With five families sharing a latrine, people quarreled over whose turn it was to clean it. Women felt uneasy sharing the space with men outside their own families. Some people stole the corrugated tin walls to use for home construction.

All that changed when CRS gave each family its own latrine. It then became prestigious to have a well-cared-for latrine. CRS hired hygiene promoters like Ahmed to visit homes daily and explain the importance of hand-washing and good hygiene. As each latrine was built and handed over, Ahmed and the other 79 camp hygiene promoters delivered hygiene kits stocked with the supplies for keeping families, latrines and households clean.

Changing Behavior

The metallic racket of hammers on wood pierces the air around a CRS hand-washing station construction site. About a half-dozen men hired from the local community join planks of rough wood into chest-high platforms large enough to hold a 2-gallon jerry can. After placing each can on the platform, Abdikadir Guhad Matan picks up his hammer one last time and quickly pounds a series of holes into the thick yellow plastic.

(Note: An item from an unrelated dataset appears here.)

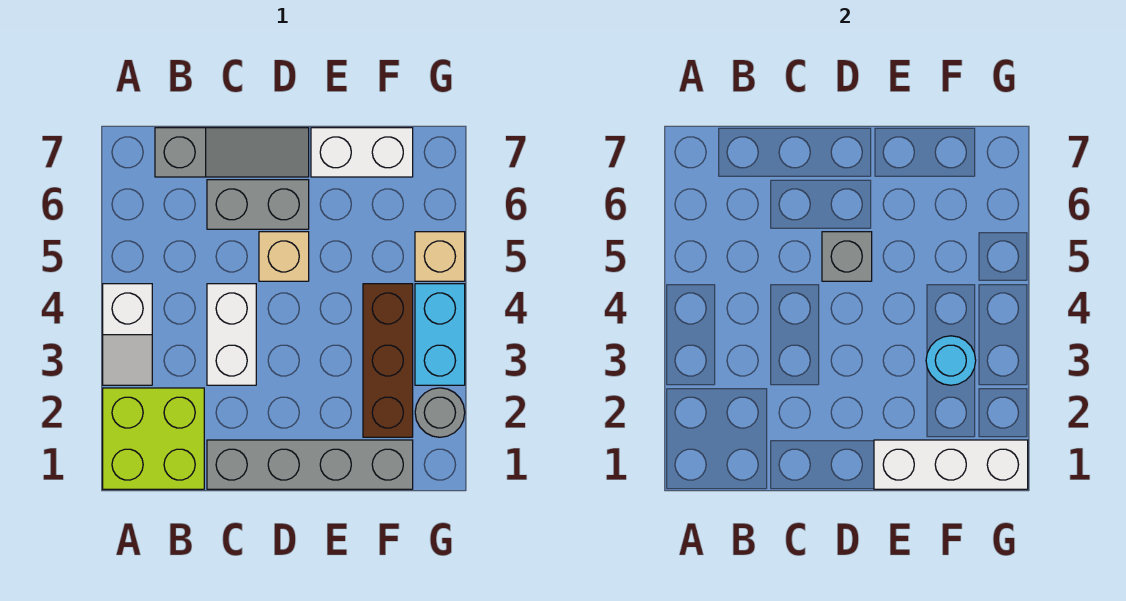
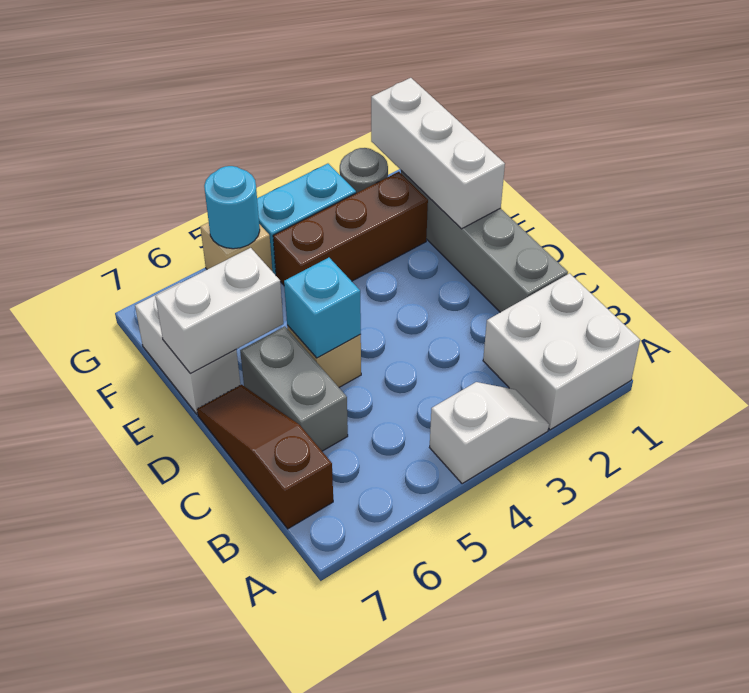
lime brick A1:B2 level 1 -> white brick A1:B2 level 1
grey slope B7:D7 level 1 top B -> brown slope B7:D7 level 1 top B
white brick C3:C4 level 1 -> white brick E6:E7 level 2
grey brick D5 level 2 -> cyan brick D5 level 2
cyan round brick F3 level 2 -> cyan round brick G5 level 2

When it comes to a well-functioning sanitation program, details matter.

"The key to a good hygiene and sanitation program is creating positive behavior change so that infrastructure that is developed is used and maintained," says Cunliffe. "There are many intelligent and well-educated people out there that know it is important to wash your hands after using the toilet, but they still do not always do it. What we, as CRS, have to do is to identify the barriers to good sanitation and hygiene practices, and what motivates someone to want to practice good hygiene behaviors."

In resource-poor Dadaab, some people may be tempted to sell a brand new jerry can rather than use it for hand-washing or water collection. However, the holes Abdikadir makes means that the cans work perfectly when laid on one side to hold enough water for hand-washing, but leak if used for any other purpose. Workers place the stations right outside the family latrine as a reminder to wash hands after using the facilities. As further encouragement, each family member receives his or her own bar of soap every month.

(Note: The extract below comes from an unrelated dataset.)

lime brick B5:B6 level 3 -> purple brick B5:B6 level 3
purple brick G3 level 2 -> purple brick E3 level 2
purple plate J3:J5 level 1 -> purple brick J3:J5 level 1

Creating a Smooth Operation

Twelve-year-old Iqra Hussein, left, cleans the compound outside her home with the help of her 4-year-old sister, Farhiya. Photo by Sara A. Fajardo/CRS
Twelve-year-old Iqra Hussein, left, cleans the compound outside her home with the help of her 4-year-old sister, Farhiya. Photo by Sara A. Fajardo/CRS
In the Kambioos camp, families greet the day by sweeping their compounds and gathering garbage into tidy piles outside the sticks-and-brush gates around their homes. The clip-clop of hooves announces the arrival of the garbage "truck"—a donkey pulling a cart—and one of the 63 refugees hired as the garbage collectors of Kambioos.

Women hired to collect garbage gather the small piles of waste outside each compound, battling the wind to keep the waste from blowing away. Hooves kick up powder-fine dust. Children approach with wheelbarrows of garbage, and others lobby to get the next turn at sweeping the ground with brooms fashioned from leaves and twigs. The cart quickly fills with scraps of metal, plastic and wrappers that the collectors will sort later at the small waste site about a half mile outside the camp.

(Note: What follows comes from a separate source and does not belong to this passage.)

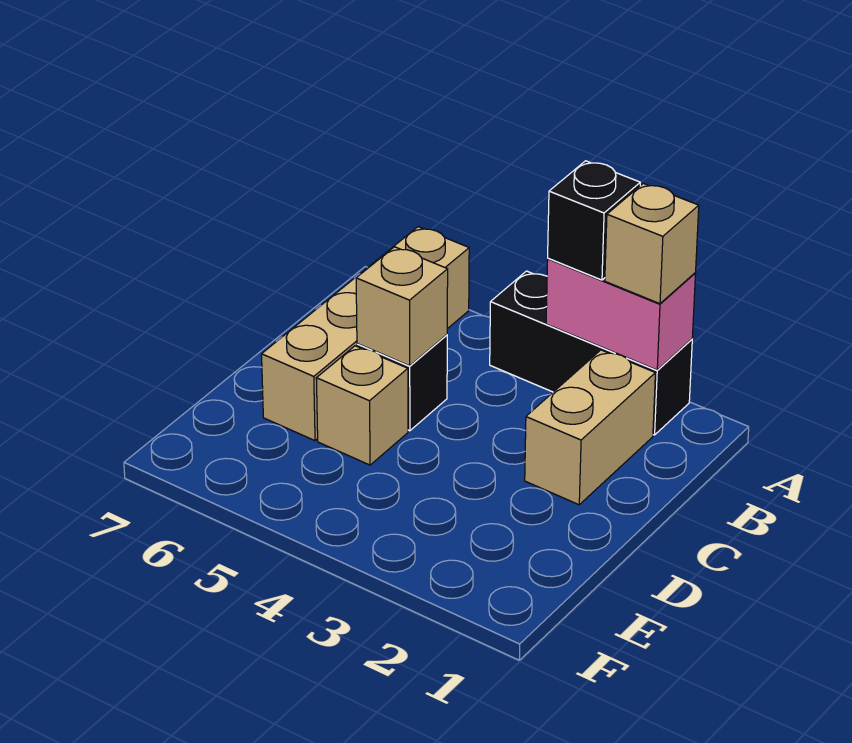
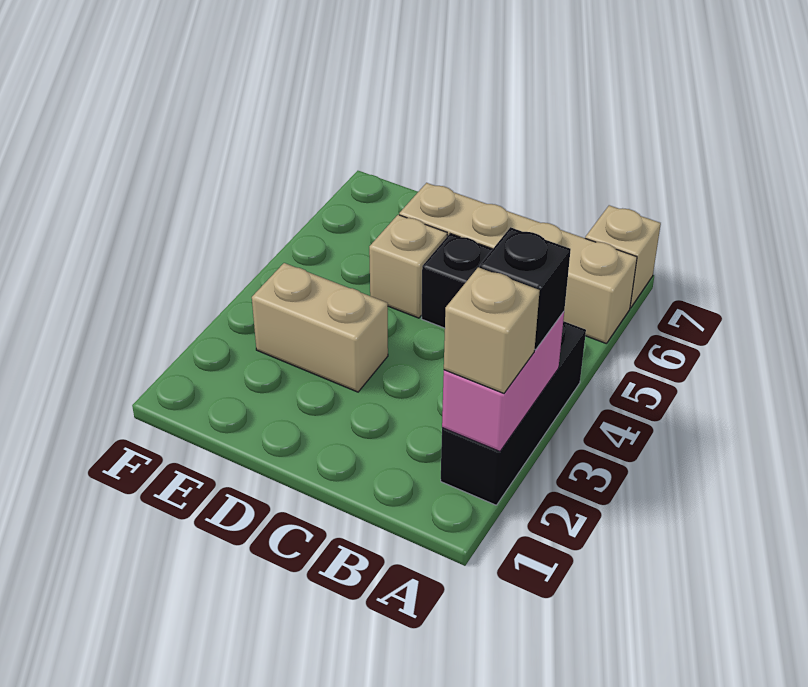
tan brick B2:C2 level 1 -> tan brick D3:E3 level 1
tan brick C5 level 2 -> tan brick A7 level 1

In less than 2 years, the waste removal system and bathroom facilities in Kambioos have come to resemble those of a well-functioning, small city.

"I may be healthy or my family may be healthy, but if someone in my community gets sick, my family can also get sick," Ahmed says, reflecting the sense of responsibility for health and hygiene now endemic in Kambioos. "The only way our community can be healthy is to join together and use hygiene promotion: cleaning our compounds and latrines—and hand-washing—to make sure our community stays healthy."

Ahmed dreams of returning to Somalia someday with his family. In the meantime, he's joined with CRS to keep his community healthy enough to reach that day.